◆ Available records:
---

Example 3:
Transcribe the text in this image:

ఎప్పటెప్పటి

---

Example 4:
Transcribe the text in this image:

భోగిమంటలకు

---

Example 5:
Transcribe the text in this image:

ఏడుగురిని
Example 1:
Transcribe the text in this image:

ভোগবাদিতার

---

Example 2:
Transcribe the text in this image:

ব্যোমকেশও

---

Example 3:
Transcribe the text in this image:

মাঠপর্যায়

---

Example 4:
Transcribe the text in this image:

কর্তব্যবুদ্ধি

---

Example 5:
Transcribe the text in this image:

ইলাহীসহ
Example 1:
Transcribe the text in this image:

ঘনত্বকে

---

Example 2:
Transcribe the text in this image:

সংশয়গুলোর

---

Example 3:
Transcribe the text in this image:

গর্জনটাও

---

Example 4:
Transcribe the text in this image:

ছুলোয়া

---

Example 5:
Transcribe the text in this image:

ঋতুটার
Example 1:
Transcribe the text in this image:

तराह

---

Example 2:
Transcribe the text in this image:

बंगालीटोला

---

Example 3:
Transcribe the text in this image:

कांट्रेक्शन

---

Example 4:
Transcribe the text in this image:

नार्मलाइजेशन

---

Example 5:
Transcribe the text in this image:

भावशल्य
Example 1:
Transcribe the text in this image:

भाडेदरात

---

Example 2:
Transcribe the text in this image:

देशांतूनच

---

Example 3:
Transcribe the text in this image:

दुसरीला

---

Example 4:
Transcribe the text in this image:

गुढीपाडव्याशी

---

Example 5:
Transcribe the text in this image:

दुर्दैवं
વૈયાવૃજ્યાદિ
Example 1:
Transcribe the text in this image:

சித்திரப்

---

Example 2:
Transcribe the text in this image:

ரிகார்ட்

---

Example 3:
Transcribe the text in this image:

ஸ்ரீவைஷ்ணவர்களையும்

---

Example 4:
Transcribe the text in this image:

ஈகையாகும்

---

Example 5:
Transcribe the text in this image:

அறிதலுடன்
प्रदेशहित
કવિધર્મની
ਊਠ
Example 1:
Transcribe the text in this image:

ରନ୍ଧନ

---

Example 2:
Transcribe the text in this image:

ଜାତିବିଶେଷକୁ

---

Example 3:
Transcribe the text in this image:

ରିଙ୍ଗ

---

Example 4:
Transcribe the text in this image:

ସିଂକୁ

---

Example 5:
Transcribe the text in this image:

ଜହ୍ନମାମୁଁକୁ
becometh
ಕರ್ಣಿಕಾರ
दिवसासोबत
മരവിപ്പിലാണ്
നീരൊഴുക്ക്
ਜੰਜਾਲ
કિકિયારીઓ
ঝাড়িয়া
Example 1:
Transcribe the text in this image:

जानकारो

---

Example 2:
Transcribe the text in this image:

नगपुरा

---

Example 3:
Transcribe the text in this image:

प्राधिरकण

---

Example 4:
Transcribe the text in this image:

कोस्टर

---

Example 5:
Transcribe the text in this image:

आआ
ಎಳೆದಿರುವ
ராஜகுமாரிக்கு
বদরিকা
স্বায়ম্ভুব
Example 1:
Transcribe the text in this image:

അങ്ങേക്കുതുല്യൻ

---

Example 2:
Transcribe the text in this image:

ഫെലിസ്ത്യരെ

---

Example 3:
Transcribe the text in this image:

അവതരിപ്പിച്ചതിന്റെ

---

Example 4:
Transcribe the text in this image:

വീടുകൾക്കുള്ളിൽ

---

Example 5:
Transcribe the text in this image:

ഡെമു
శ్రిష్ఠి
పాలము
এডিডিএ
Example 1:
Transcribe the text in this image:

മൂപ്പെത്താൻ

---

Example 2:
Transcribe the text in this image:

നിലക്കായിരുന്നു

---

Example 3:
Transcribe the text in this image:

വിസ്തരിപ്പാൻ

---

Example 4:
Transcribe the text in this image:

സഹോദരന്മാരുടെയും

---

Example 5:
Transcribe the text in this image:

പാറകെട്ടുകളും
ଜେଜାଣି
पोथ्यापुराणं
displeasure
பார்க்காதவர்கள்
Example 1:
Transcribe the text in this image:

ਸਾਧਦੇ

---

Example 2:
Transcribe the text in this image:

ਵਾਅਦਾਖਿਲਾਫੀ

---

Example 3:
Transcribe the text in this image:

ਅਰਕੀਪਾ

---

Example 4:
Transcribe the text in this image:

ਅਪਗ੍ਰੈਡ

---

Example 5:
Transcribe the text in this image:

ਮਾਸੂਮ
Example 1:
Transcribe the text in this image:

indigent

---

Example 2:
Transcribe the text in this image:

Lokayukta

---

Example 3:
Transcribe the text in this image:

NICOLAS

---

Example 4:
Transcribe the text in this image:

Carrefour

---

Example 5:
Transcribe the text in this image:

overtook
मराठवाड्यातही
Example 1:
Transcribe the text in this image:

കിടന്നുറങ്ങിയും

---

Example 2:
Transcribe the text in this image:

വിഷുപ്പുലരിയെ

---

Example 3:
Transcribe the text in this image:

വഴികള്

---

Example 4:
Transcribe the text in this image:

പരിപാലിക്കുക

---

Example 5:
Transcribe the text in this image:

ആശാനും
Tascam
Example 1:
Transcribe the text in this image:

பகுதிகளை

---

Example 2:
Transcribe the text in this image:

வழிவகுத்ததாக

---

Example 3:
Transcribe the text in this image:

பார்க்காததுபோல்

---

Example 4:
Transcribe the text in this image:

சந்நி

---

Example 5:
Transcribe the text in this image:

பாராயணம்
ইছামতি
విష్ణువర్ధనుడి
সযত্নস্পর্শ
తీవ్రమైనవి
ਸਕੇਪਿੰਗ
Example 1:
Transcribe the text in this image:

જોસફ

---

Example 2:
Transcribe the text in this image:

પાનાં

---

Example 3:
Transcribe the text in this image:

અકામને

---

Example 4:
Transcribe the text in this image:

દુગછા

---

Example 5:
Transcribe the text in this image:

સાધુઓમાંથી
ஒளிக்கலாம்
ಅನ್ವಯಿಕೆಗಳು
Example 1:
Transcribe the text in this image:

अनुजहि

◆ Task description: Write out the material once more so that every line matches exactly.

◆ Written answer:
---

Example 3:
Transcribe the text in this image:

ఎప్పటెప్పటి

---

Example 4:
Transcribe the text in this image:

భోగిమంటలకు

---

Example 5:
Transcribe the text in this image:

ఏడుగురిని
Example 1:
Transcribe the text in this image:

ভোগবাদিতার

---

Example 2:
Transcribe the text in this image:

ব্যোমকেশও

---

Example 3:
Transcribe the text in this image:

মাঠপর্যায়

---

Example 4:
Transcribe the text in this image:

কর্তব্যবুদ্ধি

---

Example 5:
Transcribe the text in this image:

ইলাহীসহ
Example 1:
Transcribe the text in this image:

ঘনত্বকে

---

Example 2:
Transcribe the text in this image:

সংশয়গুলোর

---

Example 3:
Transcribe the text in this image:

গর্জনটাও

---

Example 4:
Transcribe the text in this image:

ছুলোয়া

---

Example 5:
Transcribe the text in this image:

ঋতুটার
Example 1:
Transcribe the text in this image:

तराह

---

Example 2:
Transcribe the text in this image:

बंगालीटोला

---

Example 3:
Transcribe the text in this image:

कांट्रेक्शन

---

Example 4:
Transcribe the text in this image:

नार्मलाइजेशन

---

Example 5:
Transcribe the text in this image:

भावशल्य
Example 1:
Transcribe the text in this image:

भाडेदरात

---

Example 2:
Transcribe the text in this image:

देशांतूनच

---

Example 3:
Transcribe the text in this image:

दुसरीला

---

Example 4:
Transcribe the text in this image:

गुढीपाडव्याशी

---

Example 5:
Transcribe the text in this image:

दुर्दैवं
વૈયાવૃજ્યાદિ
Example 1:
Transcribe the text in this image:

சித்திரப்

---

Example 2:
Transcribe the text in this image:

ரிகார்ட்

---

Example 3:
Transcribe the text in this image:

ஸ்ரீவைஷ்ணவர்களையும்

---

Example 4:
Transcribe the text in this image:

ஈகையாகும்

---

Example 5:
Transcribe the text in this image:

அறிதலுடன்
प्रदेशहित
કવિધર્મની
ਊਠ
Example 1:
Transcribe the text in this image:

ରନ୍ଧନ

---

Example 2:
Transcribe the text in this image:

ଜାତିବିଶେଷକୁ

---

Example 3:
Transcribe the text in this image:

ରିଙ୍ଗ

---

Example 4:
Transcribe the text in this image:

ସିଂକୁ

---

Example 5:
Transcribe the text in this image:

ଜହ୍ନମାମୁଁକୁ
becometh
ಕರ್ಣಿಕಾರ
दिवसासोबत
മരവിപ്പിലാണ്
നീരൊഴുക്ക്
ਜੰਜਾਲ
કિકિયારીઓ
ঝাড়িয়া
Example 1:
Transcribe the text in this image:

जानकारो

---

Example 2:
Transcribe the text in this image:

नगपुरा

---

Example 3:
Transcribe the text in this image:

प्राधिरकण

---

Example 4:
Transcribe the text in this image:

कोस्टर

---

Example 5:
Transcribe the text in this image:

आआ
ಎಳೆದಿರುವ
ராஜகுமாரிக்கு
বদরিকা
স্বায়ম্ভুব
Example 1:
Transcribe the text in this image:

അങ്ങേക്കുതുല്യൻ

---

Example 2:
Transcribe the text in this image:

ഫെലിസ്ത്യരെ

---

Example 3:
Transcribe the text in this image:

അവതരിപ്പിച്ചതിന്റെ

---

Example 4:
Transcribe the text in this image:

വീടുകൾക്കുള്ളിൽ

---

Example 5:
Transcribe the text in this image:

ഡെമു
శ్రిష్ఠి
పాలము
এডিডিএ
Example 1:
Transcribe the text in this image:

മൂപ്പെത്താൻ

---

Example 2:
Transcribe the text in this image:

നിലക്കായിരുന്നു

---

Example 3:
Transcribe the text in this image:

വിസ്തരിപ്പാൻ

---

Example 4:
Transcribe the text in this image:

സഹോദരന്മാരുടെയും

---

Example 5:
Transcribe the text in this image:

പാറകെട്ടുകളും
ଜେଜାଣି
पोथ्यापुराणं
displeasure
பார்க்காதவர்கள்
Example 1:
Transcribe the text in this image:

ਸਾਧਦੇ

---

Example 2:
Transcribe the text in this image:

ਵਾਅਦਾਖਿਲਾਫੀ

---

Example 3:
Transcribe the text in this image:

ਅਰਕੀਪਾ

---

Example 4:
Transcribe the text in this image:

ਅਪਗ੍ਰੈਡ

---

Example 5:
Transcribe the text in this image:

ਮਾਸੂਮ
Example 1:
Transcribe the text in this image:

indigent

---

Example 2:
Transcribe the text in this image:

Lokayukta

---

Example 3:
Transcribe the text in this image:

NICOLAS

---

Example 4:
Transcribe the text in this image:

Carrefour

---

Example 5:
Transcribe the text in this image:

overtook
मराठवाड्यातही
Example 1:
Transcribe the text in this image:

കിടന്നുറങ്ങിയും

---

Example 2:
Transcribe the text in this image:

വിഷുപ്പുലരിയെ

---

Example 3:
Transcribe the text in this image:

വഴികള്

---

Example 4:
Transcribe the text in this image:

പരിപാലിക്കുക

---

Example 5:
Transcribe the text in this image:

ആശാനും
Tascam
Example 1:
Transcribe the text in this image:

பகுதிகளை

---

Example 2:
Transcribe the text in this image:

வழிவகுத்ததாக

---

Example 3:
Transcribe the text in this image:

பார்க்காததுபோல்

---

Example 4:
Transcribe the text in this image:

சந்நி

---

Example 5:
Transcribe the text in this image:

பாராயணம்
ইছামতি
విష్ణువర్ధనుడి
সযত্নস্পর্শ
తీవ్రమైనవి
ਸਕੇਪਿੰਗ
Example 1:
Transcribe the text in this image:

જોસફ

---

Example 2:
Transcribe the text in this image:

પાનાં

---

Example 3:
Transcribe the text in this image:

અકામને

---

Example 4:
Transcribe the text in this image:

દુગછા

---

Example 5:
Transcribe the text in this image:

સાધુઓમાંથી
ஒளிக்கலாம்
ಅನ್ವಯಿಕೆಗಳು
Example 1:
Transcribe the text in this image:

अनुजहि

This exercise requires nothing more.